## Source

Monday, December 27, 2010


Undirected Grad has a blog post about symbolic regression using a new peice of software called Eureka. I have tried it out and it is pretty effective at uncovering the latent function from the synthetic experiments a tried, such as y = logistic(x^2 + sin(x)).

NIPS 2010 highlights

It was the last year in Vancouver/Whistler. So, luckily the snow conditions were good ;)

On the technical side:

Switched Latent Force Models for Movement Segmentation
Mauricio Alvarez, Jan Peters, Bernhard Schoelkopf, Neil Lawrence
They modeled an input/output system governed by a linear differential equation where the input was distributed according a switching GP. They took advantage of the fact that the derivative of a function from a GP is also GP distributed, as well as linearity properties. Therefore, the output of the system was also distributed according to a switching GP model. They used the model to segment human motion. I liked it since it was closely related to my ICML paper on GP change point models. They claimed the advantage of their method is that it enforced continuity in the time series across segment switches. Although, this can easily be done in my setup I am glad my paper got a citation ;)

Global seismic monitoring as probabilistic inference
Nimar Arora, Stuart Russell, Paul Kidwell, Erik Sudderth
They used graphical models to infer if earthquakes and other seismic events (e.g. nuclear tests) are noise (from local events near a seismic sensor) or from a genuine event, which should be noticed by multiple seismic sensors.

A Bayesian Approach to Concept Drift
Stephen Bach, Mark Maloof
This paper is also similar to the Adams & MacKay change point framework. They replaced the base model (UPM) with a discriminative classifier (such as Bayesian logistic regression). They admitted to fitting some of the hyper-parameters to the test, which is cheating. However, they tried to justify it by saying that it is inappropriate to try to learn the frequency of concept drifts (change points) from training data. I don't think the argument is coherent.

Predicting Execution Time of Computer Programs Using Sparse Polynomial Regression
Ling Huang, Jinzhu Jia, Bin Yu, Byung-Gon Chun, Petros Maniatis, Mayur Naik
They did an analysis of programs to predict their execution time. The novelty of the paper is that they created features by "splicing" the program; they found small snippets of the program that could be executed quickly. They used the output of these snippets as features for a LASSO regression with polynomial regression. Polynomial basis functions are sensible since the run-time of a program is usually approximately linear, quadratic, or cubic in some aspect of its input. I pointed them to Zoubin's polybayes.m demo as a way of selecting the order of a polynomial from data. Symbolic regression using Eureka might also be illuminating.

## Extracted information
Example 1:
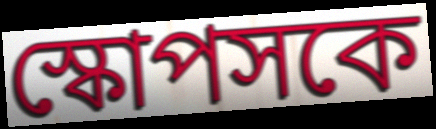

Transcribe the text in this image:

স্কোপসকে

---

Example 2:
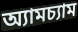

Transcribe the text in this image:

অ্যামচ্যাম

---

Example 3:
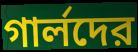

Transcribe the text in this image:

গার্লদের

...

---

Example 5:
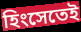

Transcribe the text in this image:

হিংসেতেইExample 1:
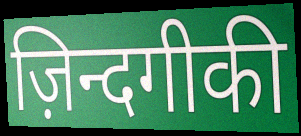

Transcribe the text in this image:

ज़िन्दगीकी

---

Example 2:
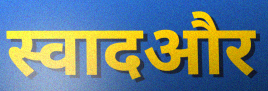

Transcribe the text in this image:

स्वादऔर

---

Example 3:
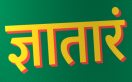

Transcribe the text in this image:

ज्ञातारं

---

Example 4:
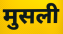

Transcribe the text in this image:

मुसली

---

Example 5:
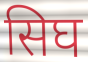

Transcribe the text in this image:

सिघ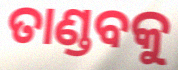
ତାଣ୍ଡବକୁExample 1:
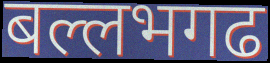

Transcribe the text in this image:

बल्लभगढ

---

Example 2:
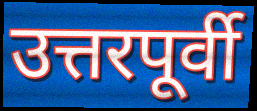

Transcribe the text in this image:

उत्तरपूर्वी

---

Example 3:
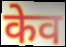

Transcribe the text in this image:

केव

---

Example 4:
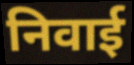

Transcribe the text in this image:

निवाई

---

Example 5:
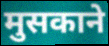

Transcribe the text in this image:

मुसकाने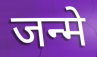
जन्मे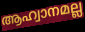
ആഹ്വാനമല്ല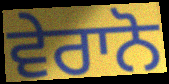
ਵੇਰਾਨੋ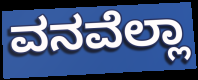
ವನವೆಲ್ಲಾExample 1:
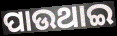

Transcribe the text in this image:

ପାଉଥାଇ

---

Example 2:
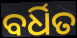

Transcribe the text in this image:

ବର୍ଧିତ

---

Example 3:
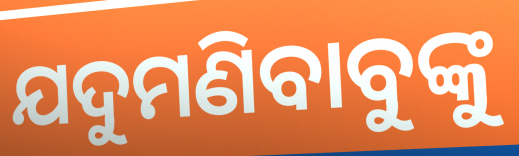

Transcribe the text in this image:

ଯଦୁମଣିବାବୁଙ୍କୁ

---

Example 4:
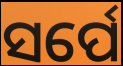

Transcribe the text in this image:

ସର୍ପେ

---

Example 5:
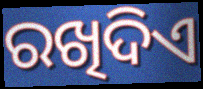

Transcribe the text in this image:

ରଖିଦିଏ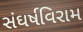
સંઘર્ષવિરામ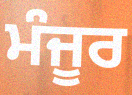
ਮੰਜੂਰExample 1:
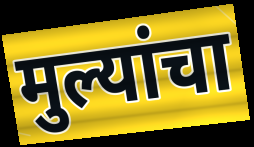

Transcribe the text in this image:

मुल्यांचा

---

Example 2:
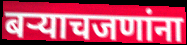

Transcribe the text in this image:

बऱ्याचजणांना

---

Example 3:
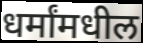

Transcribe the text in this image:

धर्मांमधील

* * *

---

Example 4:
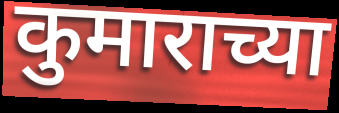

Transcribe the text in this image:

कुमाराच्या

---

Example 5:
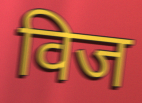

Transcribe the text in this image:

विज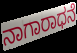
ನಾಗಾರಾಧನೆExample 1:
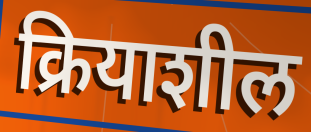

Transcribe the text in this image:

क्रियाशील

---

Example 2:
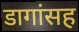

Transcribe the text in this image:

## What the exercise asks
Please say whether each statement agrees with the blog post about NIPS 2010 highlights, answering yes or no and quoting the deciding words of the post.
1. The seismic monitoring paper used graphical models to decide whether seismic events are noise or genuine events.
2. The concept drift paper replaced the base model with a generative classifier.
3. The execution-time paper used the outputs of program snippets as features for a LASSO regression.

## Solution for this problem
1. Yes: "They used graphical models to infer if earthquakes and other seismic events (e.g. nuclear tests) are noise (from local events near a seismic sensor) or from a genuine event"
2. No: "They replaced the base model (UPM) with a discriminative classifier (such as Bayesian logistic regression)."
3. Yes: "They used the output of these snippets as features for a LASSO regression with polynomial regression."